McKeith I, del Ser T, Spano P, Emre M, Wesnes K, et al. Efficacy of rivastigmine in dementia with Lewy bodies. Lancet 2000;356:2031-6.
(Geen onderwerp)
Bennebroek, maart 2003,
Als neuroloog in een psychiatrisch ziekenhuis met een grote ouderenafdeling heb ik veel patiënten behandeld als beschreven door Scheepmaker et al. (2003:32-5). Mijn ervaring is dat de atypische antipsychotica niet allemaal hetzelfde werken.1 Zowel risperidon als olanzapine geeft heel vaak verergering van het parkinsonbeeld bij Lewy-lichaampjes(Lewy-‘bodies’)-ziekte. Daarom is het in geval van parkinsonisme veel beter om clozapine te proberen. Dit geeft veel minder kans op verergering van parkinsonisme.2 3 Mijns inziens wordt clozapine te weinig gebruikt omdat het iets lastiger is toe te passen; de eerste maanden moet wekelijks het leukocytenaantal gecontroleerd worden. Ook is er een aantal bijwerkingen. Bij de aanvang van de therapie is er vaak toegenomen slaperigheid. Men moet dan ook bij patiënten met Lewy-bodiesziekte beginnen met een kwart tablet van 25 mg 's avonds en deze dosering zeer geleidelijk verhogen. Vaak blijkt dan een heel lage dosering van bijvoorbeeld 50 mg al voldoende om de psychose te laten verbleken. Verder komt obstipatie voor die met magnesiumoxide goed behandelbaar kan blijken. De lastigste bijwerking is vaak nog toegenomen speekselvloed, die in deze patiëntengroep niet goed met anticholinergica kan worden behandeld.
Mijn ervaring is dat het heel vaak lukt om ook bij patiënten die in een deplorabele toestand verkeren, zoals de door Scheepmaker et al. beschreven patiënt B, met de combinatie clozapine en levodopapreparaten in een wat hogere dosering langdurig zowel een redelijke mobiliteit te bereiken alsook behandeling van de psychose.

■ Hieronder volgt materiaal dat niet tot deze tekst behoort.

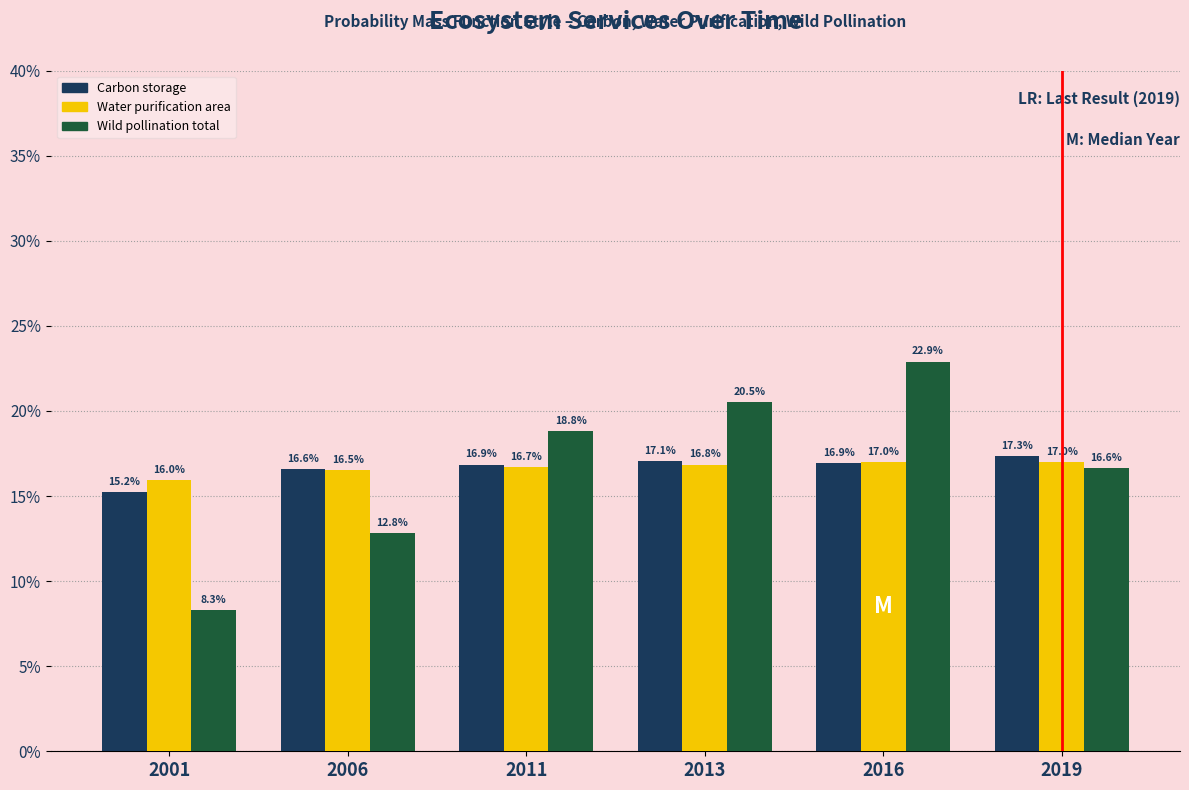

Reading left to right, list all the values displayed in this chart.

Carbon storage: 15.2	16.6	16.9	17.1	16.9	17.3
Water purification area: 16.0	16.5	16.7	16.8	17.0	17.0
Wild pollination total: 8.3	12.8	18.8	20.5	22.9	16.6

Ik zou Scheepmaker et al. dan ook in overweging willen geven deze combinatie alsnog te proberen indien hun patiënten met rivastigmine teveel bijwerkingen krijgen of als de behandeling onvoldoende effect heeft.

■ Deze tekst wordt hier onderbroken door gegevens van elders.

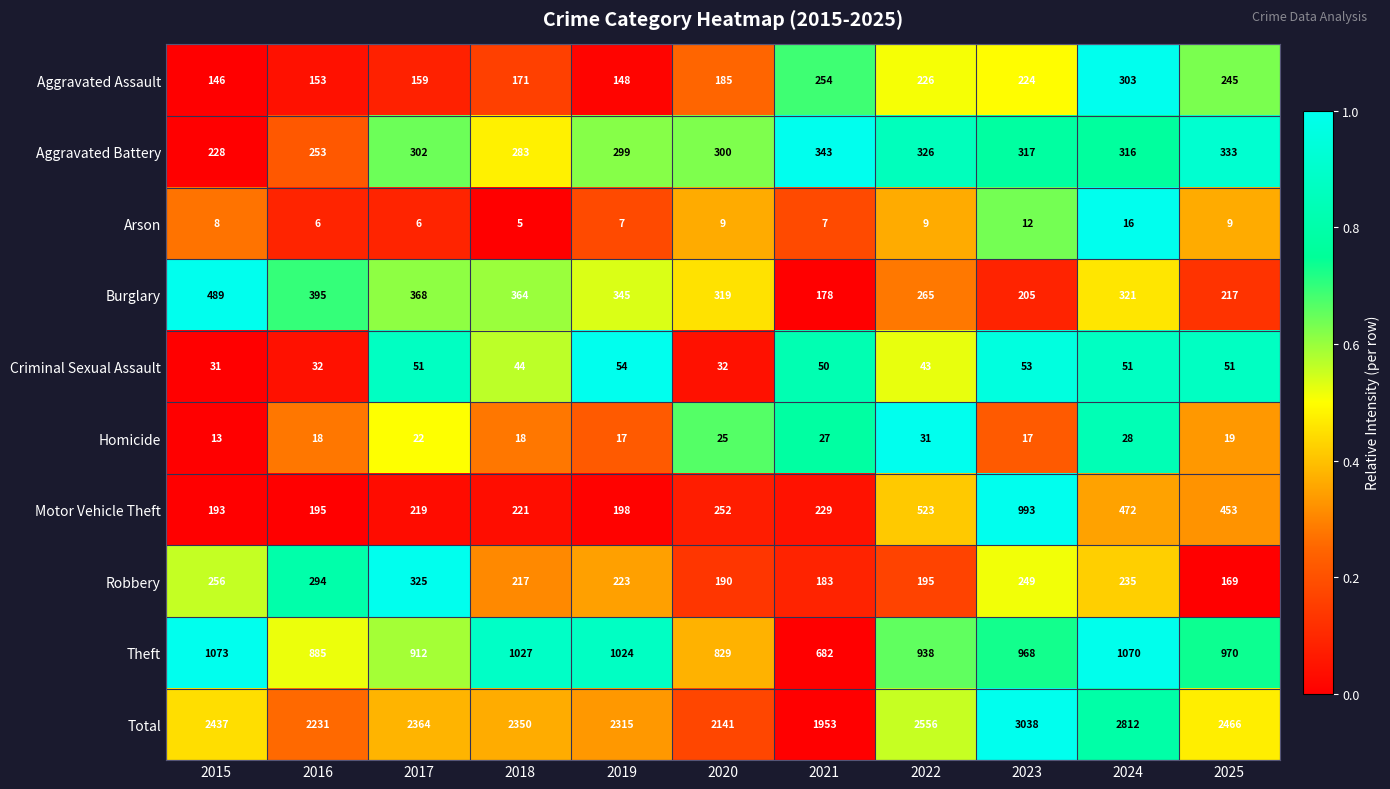

At 2021, list the series in order from smallest to largest.

Arson, Homicide, Criminal Sexual Assault, Burglary, Robbery, Motor Vehicle Theft, Aggravated Assault, Aggravated Battery, Theft, Total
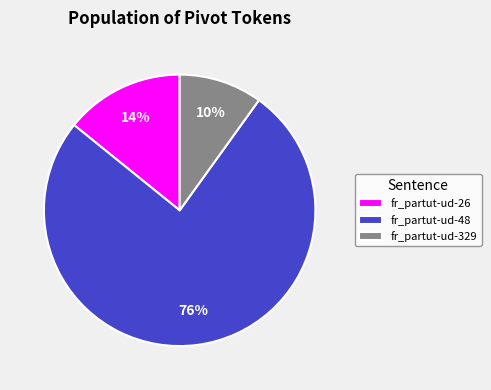

To the nearest percent, what is the difference between the fr_partut-ud-329 and fr_partut-ud-48 slice percentages?

66%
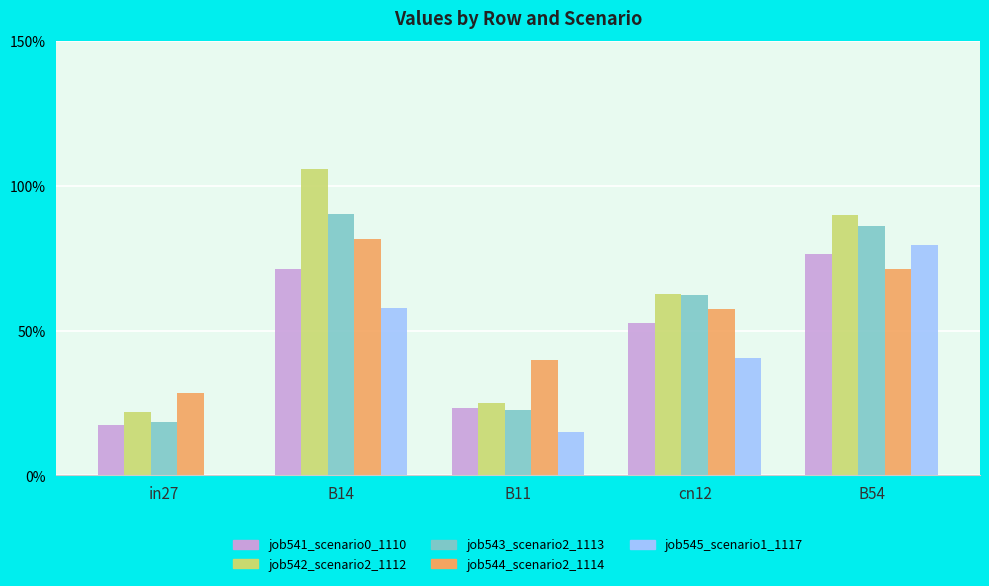

What is the label of the 4th bar from the left?

cn12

Seeman P, Tallerico T. Antipsychotic drugs which elicit little or no Parkinsonism bind more loosely than dopamine to brain D2 receptors, yet occupy high levels of these receptors. Mol Psychiatry 1998; 3:123-34.
Hilten JJ van, Roos RAC. Farmacotherapie bij de ziekte van Parkinson. [LITREF JAARGANG="1999" PAGINA="234-40"]Ned Tijdschr Geneeskd 1999;143:234-40.[/LITREF]
Marsden CD. Parkinson's disease. J Neurol Neurosurg Psychiatry 1994;57:672-81.